----- RECORDS SHOWN -----
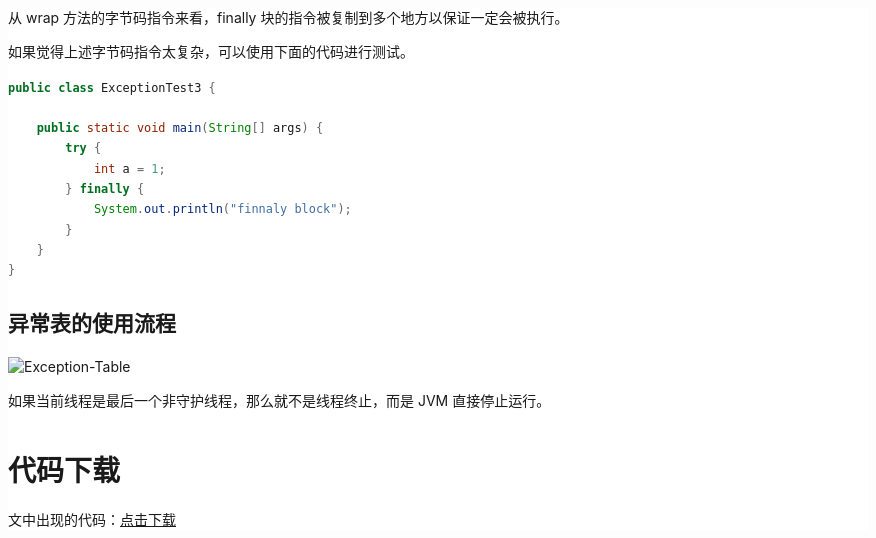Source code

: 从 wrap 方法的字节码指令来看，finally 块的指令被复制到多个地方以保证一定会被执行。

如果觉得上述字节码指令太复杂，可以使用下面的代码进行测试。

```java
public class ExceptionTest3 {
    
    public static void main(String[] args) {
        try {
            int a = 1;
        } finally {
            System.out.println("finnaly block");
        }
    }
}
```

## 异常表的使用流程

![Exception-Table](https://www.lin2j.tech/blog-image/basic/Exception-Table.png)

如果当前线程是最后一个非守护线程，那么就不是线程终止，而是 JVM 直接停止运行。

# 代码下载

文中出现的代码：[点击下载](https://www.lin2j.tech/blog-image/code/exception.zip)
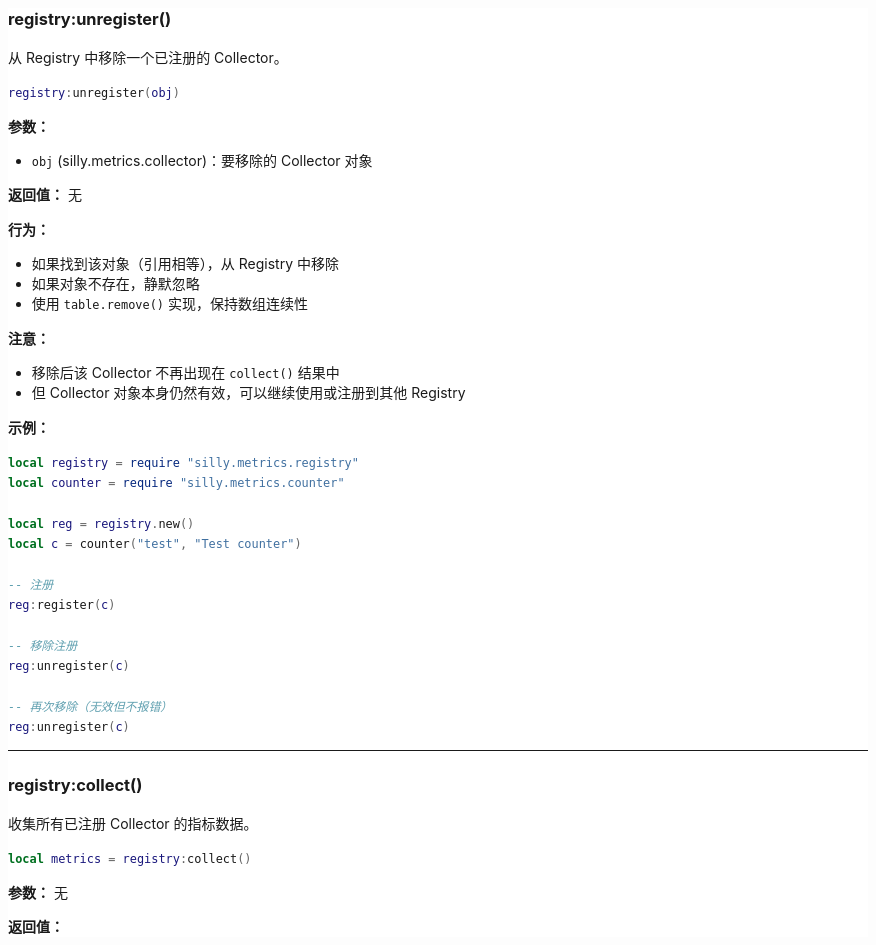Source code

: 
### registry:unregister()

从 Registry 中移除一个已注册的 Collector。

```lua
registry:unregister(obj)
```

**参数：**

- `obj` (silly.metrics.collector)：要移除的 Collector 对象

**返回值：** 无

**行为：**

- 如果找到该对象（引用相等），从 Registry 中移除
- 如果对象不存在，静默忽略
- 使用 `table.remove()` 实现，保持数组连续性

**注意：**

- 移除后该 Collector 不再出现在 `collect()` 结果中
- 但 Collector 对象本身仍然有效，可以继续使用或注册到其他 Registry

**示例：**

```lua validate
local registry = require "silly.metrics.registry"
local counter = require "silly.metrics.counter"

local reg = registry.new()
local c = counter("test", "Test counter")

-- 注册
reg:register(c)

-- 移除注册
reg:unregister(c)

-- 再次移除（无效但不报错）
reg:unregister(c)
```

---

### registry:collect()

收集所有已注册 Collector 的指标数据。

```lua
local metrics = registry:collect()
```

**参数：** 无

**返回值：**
-----
## WORK ITEM
From the data above, show each line that contains "tech".

## ANSWER SECTION
![Exception-Table](https://www.lin2j.tech/blog-image/basic/Exception-Table.png)
文中出现的代码：[点击下载](https://www.lin2j.tech/blog-image/code/exception.zip)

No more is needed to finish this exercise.